▶ _Written task_
Can you transcribe every line of text in all of the entries below word for word, leaving the pictures out of your answer?

(Saved entries)
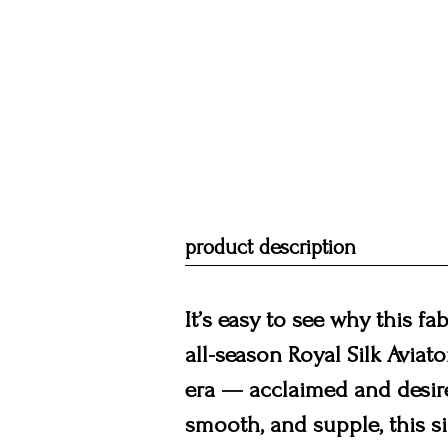
product description
It’s easy to see why this fa
all-season Royal Silk Aviat
era — acclaimed and desir
smooth, and supple, this si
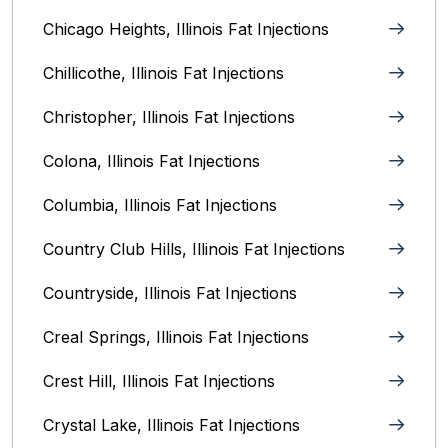
Chicago Heights, Illinois‎ Fat Injections
Chillicothe, Illinois‎ Fat Injections
Christopher, Illinois Fat Injections
Colona, Illinois Fat Injections
Columbia, Illinois‎ Fat Injections
Country Club Hills, Illinois Fat Injections
Countryside, Illinois Fat Injections
Creal Springs, Illinois Fat Injections
Crest Hill, Illinois Fat Injections
Crystal Lake, Illinois‎ Fat Injections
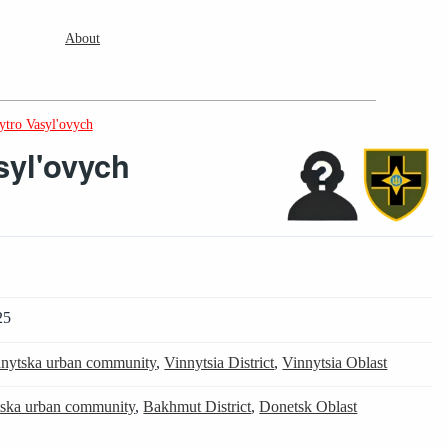
About
tro Vasyl'ovych
syl'ovych
25
nytska urban community
,
Vinnytsia District
,
Vinnytsia Oblast
tska urban community
,
Bakhmut District
,
Donetsk Oblast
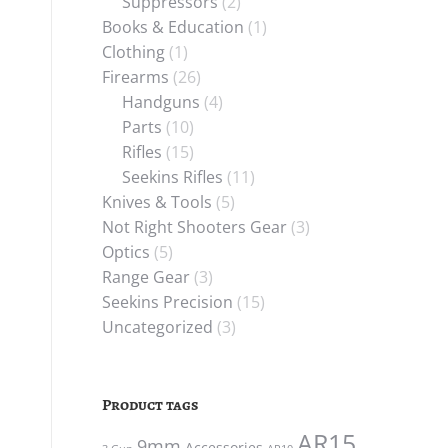
Suppressors
(2)
Books & Education
(1)
Clothing
(1)
Firearms
(26)
Handguns
(4)
Parts
(10)
Rifles
(15)
Seekins Rifles
(11)
Knives & Tools
(5)
Not Right Shooters Gear
(3)
Optics
(5)
Range Gear
(3)
Seekins Precision
(15)
Uncategorized
(3)
Product tags
AR15
9mm
Accessories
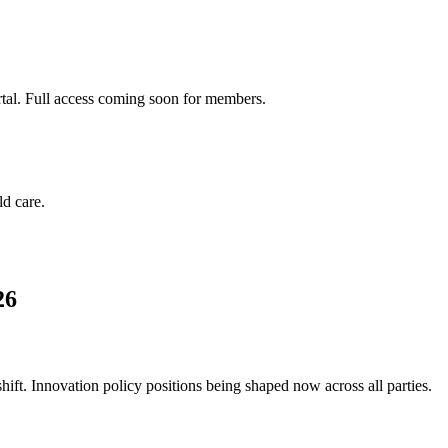
rtal. Full access coming soon for members.
d care.
26
ft. Innovation policy positions being shaped now across all parties.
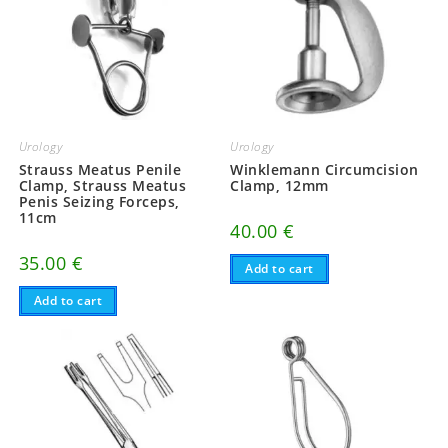
Urology
Urology
Strauss Meatus Penile
Winklemann Circumcision
Clamp, Strauss Meatus
Clamp, 12mm
Penis Seizing Forceps,
11cm
40.00
€
35.00
€
Add to cart
Add to cart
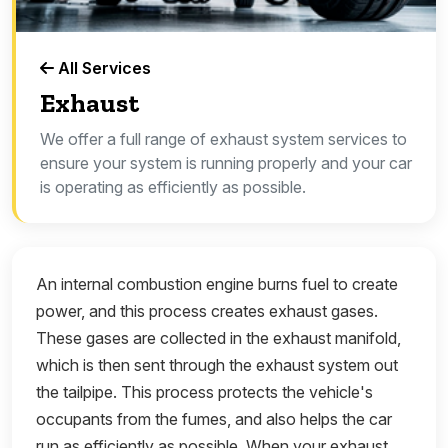
All Services
Exhaust
We offer a full range of exhaust system services to
ensure your system is running properly and your car
is operating as efficiently as possible.
An internal combustion engine burns fuel to create
power, and this process creates exhaust gases.
These gases are collected in the exhaust manifold,
which is then sent through the exhaust system out
the tailpipe. This process protects the vehicle's
occupants from the fumes, and also helps the car
run as efficiently as possible. When your exhaust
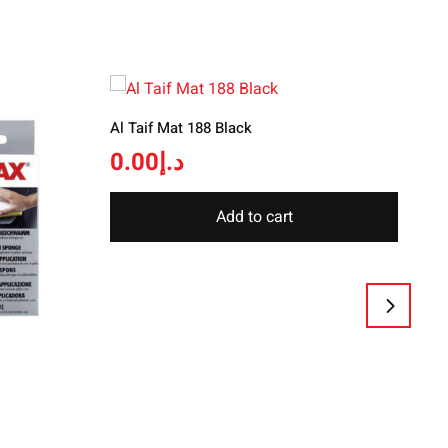
Al Taif Mat 188 Black
0.00
د.إ
Add to cart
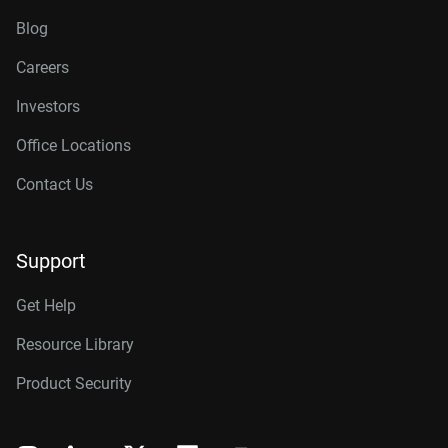
Blog
Careers
Investors
Office Locations
Contact Us
Support
Get Help
Resource Library
Product Security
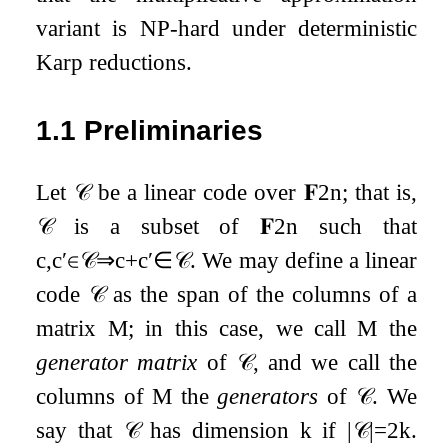
variant is NP-hard under deterministic
Karp reductions.
1.1
Preliminaries
Let
𝒞
be a linear code over
𝐅
2
n
; that is,
𝒞
is a subset of
𝐅
2
n
such that
c
,
c
′
∈
𝒞
⇒
c
+
c
′
∈
𝒞
. We may define a linear
code
𝒞
as the span of the columns of a
matrix
M
; in this case, we call
M
the
generator matrix
of
𝒞
, and we call the
columns of
M
the
generators
of
𝒞
. We
say that
𝒞
has dimension
k
if
|
𝒞
|
=
2
k
.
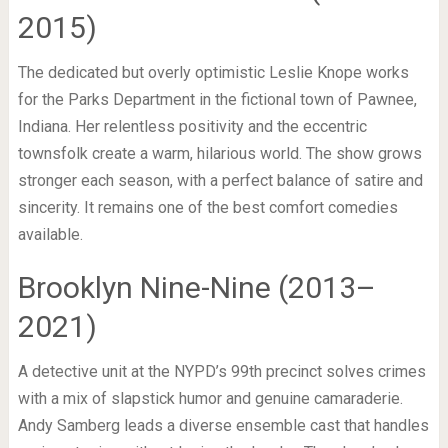
2015)
The dedicated but overly optimistic Leslie Knope works
for the Parks Department in the fictional town of Pawnee,
Indiana. Her relentless positivity and the eccentric
townsfolk create a warm, hilarious world. The show grows
stronger each season, with a perfect balance of satire and
sincerity. It remains one of the best comfort comedies
available.
Brooklyn Nine-Nine (2013–
2021)
A detective unit at the NYPD’s 99th precinct solves crimes
with a mix of slapstick humor and genuine camaraderie.
Andy Samberg leads a diverse ensemble cast that handles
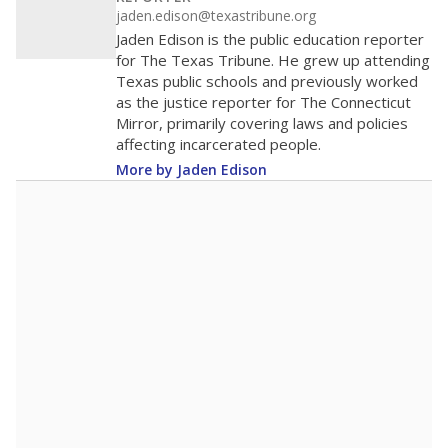
jaden.edison@texastribune.org
Jaden Edison is the public education reporter
for The Texas Tribune. He grew up attending
Texas public schools and previously worked
as the justice reporter for The Connecticut
Mirror, primarily covering laws and policies
affecting incarcerated people.
More by Jaden Edison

▶ _Completed task_
product description
It’s easy to see why this fa
all-season Royal Silk Aviat
era — acclaimed and desir
smooth, and supple, this si
Chicago Heights, Illinois‎ Fat Injections
Chillicothe, Illinois‎ Fat Injections
Christopher, Illinois Fat Injections
Colona, Illinois Fat Injections
Columbia, Illinois‎ Fat Injections
Country Club Hills, Illinois Fat Injections
Countryside, Illinois Fat Injections
Creal Springs, Illinois Fat Injections
Crest Hill, Illinois Fat Injections
Crystal Lake, Illinois‎ Fat Injections
About
tro Vasyl'ovych
syl'ovych
25
nytska urban community
,
Vinnytsia District
,
Vinnytsia Oblast
tska urban community
,
Bakhmut District
,
Donetsk Oblast
Suppressors
(2)
Books & Education
(1)
Clothing
(1)
Firearms
(26)
Handguns
(4)
Parts
(10)
Rifles
(15)
Seekins Rifles
(11)
Knives & Tools
(5)
Not Right Shooters Gear
(3)
Optics
(5)
Range Gear
(3)
Seekins Precision
(15)
Uncategorized
(3)
Product tags
AR15
9mm
Accessories
rtal. Full access coming soon for members.
d care.
26
ft. Innovation policy positions being shaped now across all parties.
Urology
Urology
Strauss Meatus Penile
Winklemann Circumcision
Clamp, Strauss Meatus
Clamp, 12mm
Penis Seizing Forceps,
11cm
40.00
€
35.00
€
Add to cart
Add to cart
All Services
Exhaust
We offer a full range of exhaust system services to
ensure your system is running properly and your car
is operating as efficiently as possible.
An internal combustion engine burns fuel to create
power, and this process creates exhaust gases.
These gases are collected in the exhaust manifold,
which is then sent through the exhaust system out
the tailpipe. This process protects the vehicle's
occupants from the fumes, and also helps the car
run as efficiently as possible. When your exhaust
Al Taif Mat 188 Black
0.00
د.إ
Add to cart
Blog
Careers
Investors
Office Locations
Contact Us
Support
Get Help
Resource Library
Product Security
variant is NP-hard under deterministic
Karp reductions.
1.1
Preliminaries
Let
𝒞
be a linear code over
𝐅
2
n
; that is,
𝒞
is a subset of
𝐅
2
n
such that
c
,
c
′
∈
𝒞
⇒
c
+
c
′
∈
𝒞
. We may define a linear
code
𝒞
as the span of the columns of a
matrix
M
; in this case, we call
M
the
generator matrix
of
𝒞
, and we call the
columns of
M
the
generators
of
𝒞
. We
say that
𝒞
has dimension
k
if
|
𝒞
|
=
2
k
.
2015)
The dedicated but overly optimistic Leslie Knope works
for the Parks Department in the fictional town of Pawnee,
Indiana. Her relentless positivity and the eccentric
townsfolk create a warm, hilarious world. The show grows
stronger each season, with a perfect balance of satire and
sincerity. It remains one of the best comfort comedies
available.
Brooklyn Nine-Nine (2013–
2021)
A detective unit at the NYPD’s 99th precinct solves crimes
with a mix of slapstick humor and genuine camaraderie.
Andy Samberg leads a diverse ensemble cast that handles
jaden.edison@texastribune.org
Jaden Edison is the public education reporter
for The Texas Tribune. He grew up attending
Texas public schools and previously worked
as the justice reporter for The Connecticut
Mirror, primarily covering laws and policies
affecting incarcerated people.
More by Jaden Edison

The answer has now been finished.